There is story, possibly apocryphal, that in the 1980s a newspaper in Co Tyrone ran a headline to the effect of ‘Catholics And Protestants Unite Against Ecumenism’. While this statement is to the immediate eye paradoxical, such a sentence can reflect a perfectly rational state of affairs. Just as when supporters of two soccer clubs faced with a merger invariably unite against such a proposal, traditionalists among two wings of a Church can likewise logically make common cause against amalgamation, or moves perceived to be mutually detrimental to each’s integrity and separate identity. Unholy alliances can make sense.

I was reminded of the aforementioned headline on a visit to Ireland last month, specifically in relation to the vote on Lisbon, and the unspoken and unlikely alliance between Sinn Fein and the United Kingdom Independence Party (Ukip) in urging the Irish to vote No. It seemed baffling that Ukip, whose mandate comes mostly from disaffected hard-right Conservative voters, could be unwittingly allied to a party that represents an organisation that tried to kill Margaret Thatcher and John Major.

Image: a meeting of mindsMany others didn’t fail to recognise the incongruity of the situation. British conservatives have historically been no friends of Ireland, particularly when the 26 counties was a member of a previous union, the United Kingdom. Ukip’s leader Nigel Farage has conceded how puzzling his presence must be, recently writing: “The second referendum on the Lisbon Treaty is, of course entirely an Irish matter. Any intervention from a foreigner, particular a foreigner of a particularly ‘home counties’ disposition, pin-striped and so on, English type to boot must be a disaster for any partisan of either side.” Quite so, Nigel. Labour TD Joan Burton derided Ukip as an “unpleasant bunch of extreme right-wingers,” and even Declan Ganley urged Farage and company to shut up, shove off and stop meddling.

However, Ukip’s stance on the Irish vote (ostensibly on behalf of its political grouping in Brussels, Europe for Freedom and Democracy) was entirely logical. Its ostensible axis of expedience with Sinn Féin was not just rational, but for historical reasons, perversely apposite.

This party perceives its nation to be in a union against its people’s will and best interests, a union that it is a drain on in its resources, a union that is insensitive to its cultural and national mores. As a means of remedy, the party’s leader has affirmed to “ensure that the future of our nation is decided by those of us who live here”. These are not the words of Gerry Adams, nor even Parnell, but of Farage.

Both the Shinners and the Ukippers perceive a democratic deficit in the EU, one that it is detrimental to indigenous economies. Sinn Féin fretted about Lisbon “reducing the Irish government’s ability to take essential decisions, driving down pay and conditions and further undermining our public services”. Ukip decries that in Britain “our public services are crumbling under the strain of the 1 million-plus people who have arrived on our shores… It is costing us our democracy. In that last 12 months [since May], over 2,500 pieces of EU legislation – that’s 75% of all new UK laws – have come into force, and our parliament is powerless to stop or alter any of them”. And just as Sinn Féin worried about Lisbon’s effect on Irish farming, so Ukip has tapped into a longstanding disquiet about the EU’s fisheries policies.

◆ Provided material

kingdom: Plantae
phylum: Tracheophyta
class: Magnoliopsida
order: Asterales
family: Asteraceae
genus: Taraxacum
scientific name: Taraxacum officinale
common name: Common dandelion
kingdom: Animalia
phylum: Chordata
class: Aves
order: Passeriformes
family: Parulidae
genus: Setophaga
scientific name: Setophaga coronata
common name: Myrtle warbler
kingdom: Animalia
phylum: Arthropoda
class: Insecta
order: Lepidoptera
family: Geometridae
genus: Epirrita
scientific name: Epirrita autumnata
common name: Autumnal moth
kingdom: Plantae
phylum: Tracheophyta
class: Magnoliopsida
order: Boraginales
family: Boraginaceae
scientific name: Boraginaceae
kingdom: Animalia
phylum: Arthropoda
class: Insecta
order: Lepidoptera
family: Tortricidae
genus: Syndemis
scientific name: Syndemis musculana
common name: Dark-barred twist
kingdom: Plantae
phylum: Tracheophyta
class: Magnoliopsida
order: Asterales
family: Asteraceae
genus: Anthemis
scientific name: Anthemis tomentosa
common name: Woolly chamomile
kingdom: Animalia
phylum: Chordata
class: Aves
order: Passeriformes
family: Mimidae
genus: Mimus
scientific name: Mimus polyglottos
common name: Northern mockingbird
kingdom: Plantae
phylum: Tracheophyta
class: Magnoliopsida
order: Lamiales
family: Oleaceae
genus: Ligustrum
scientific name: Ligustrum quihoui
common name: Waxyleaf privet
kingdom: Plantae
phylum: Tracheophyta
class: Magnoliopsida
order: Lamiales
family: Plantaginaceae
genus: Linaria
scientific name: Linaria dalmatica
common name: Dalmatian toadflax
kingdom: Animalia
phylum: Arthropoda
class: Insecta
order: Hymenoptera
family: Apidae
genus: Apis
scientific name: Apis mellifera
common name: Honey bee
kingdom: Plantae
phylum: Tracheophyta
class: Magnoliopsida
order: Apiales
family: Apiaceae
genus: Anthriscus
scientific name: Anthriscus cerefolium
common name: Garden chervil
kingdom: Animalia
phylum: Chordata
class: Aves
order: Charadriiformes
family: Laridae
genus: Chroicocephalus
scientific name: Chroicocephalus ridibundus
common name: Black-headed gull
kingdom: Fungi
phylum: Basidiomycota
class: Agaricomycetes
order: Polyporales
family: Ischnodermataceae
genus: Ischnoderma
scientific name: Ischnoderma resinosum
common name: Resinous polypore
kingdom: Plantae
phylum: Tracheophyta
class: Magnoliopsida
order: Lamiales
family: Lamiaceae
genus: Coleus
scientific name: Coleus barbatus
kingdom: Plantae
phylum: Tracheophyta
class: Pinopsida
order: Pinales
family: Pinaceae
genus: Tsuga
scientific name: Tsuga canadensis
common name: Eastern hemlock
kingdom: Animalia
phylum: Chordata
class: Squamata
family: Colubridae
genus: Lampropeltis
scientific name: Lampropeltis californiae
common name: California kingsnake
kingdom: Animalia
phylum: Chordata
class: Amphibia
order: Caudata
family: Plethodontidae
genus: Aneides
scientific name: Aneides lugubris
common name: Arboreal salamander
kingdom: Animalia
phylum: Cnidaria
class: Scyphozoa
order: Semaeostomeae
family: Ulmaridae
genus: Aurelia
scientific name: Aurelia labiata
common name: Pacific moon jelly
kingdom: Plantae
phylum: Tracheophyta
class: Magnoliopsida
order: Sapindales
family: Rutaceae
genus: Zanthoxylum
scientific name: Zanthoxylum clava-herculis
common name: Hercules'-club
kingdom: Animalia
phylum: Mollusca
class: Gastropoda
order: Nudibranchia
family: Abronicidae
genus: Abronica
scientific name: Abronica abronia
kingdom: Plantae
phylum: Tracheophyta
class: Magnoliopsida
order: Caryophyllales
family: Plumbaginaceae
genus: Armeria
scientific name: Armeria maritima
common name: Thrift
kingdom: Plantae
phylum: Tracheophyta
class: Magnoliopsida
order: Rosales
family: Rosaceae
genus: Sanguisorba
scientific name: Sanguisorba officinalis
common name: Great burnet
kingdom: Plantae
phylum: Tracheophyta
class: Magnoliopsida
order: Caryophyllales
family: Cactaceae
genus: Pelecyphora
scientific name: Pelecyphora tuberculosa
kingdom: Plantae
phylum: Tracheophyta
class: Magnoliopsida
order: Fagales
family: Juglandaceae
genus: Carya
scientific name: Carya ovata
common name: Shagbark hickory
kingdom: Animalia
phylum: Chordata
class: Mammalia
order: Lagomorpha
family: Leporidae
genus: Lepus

◆ Goals
A – In the reading on the Lisbon vote, which political grouping in Brussels was Ukip ostensibly acting on behalf of?
B – Write out the passage from the reading on the Lisbon vote that begins at the words "However, Ukip’s stance" and stops after "reasons, perversely apposite.".
The listing above comes from a source separate from the reading on the Lisbon vote.

◆ Written answers
A – Europe for Freedom and Democracy

B –
However, Ukip’s stance on the Irish vote (ostensibly on behalf of its political grouping in Brussels, Europe for Freedom and Democracy) was entirely logical. Its ostensible axis of expedience with Sinn Féin was not just rational, but for historical reasons, perversely apposite.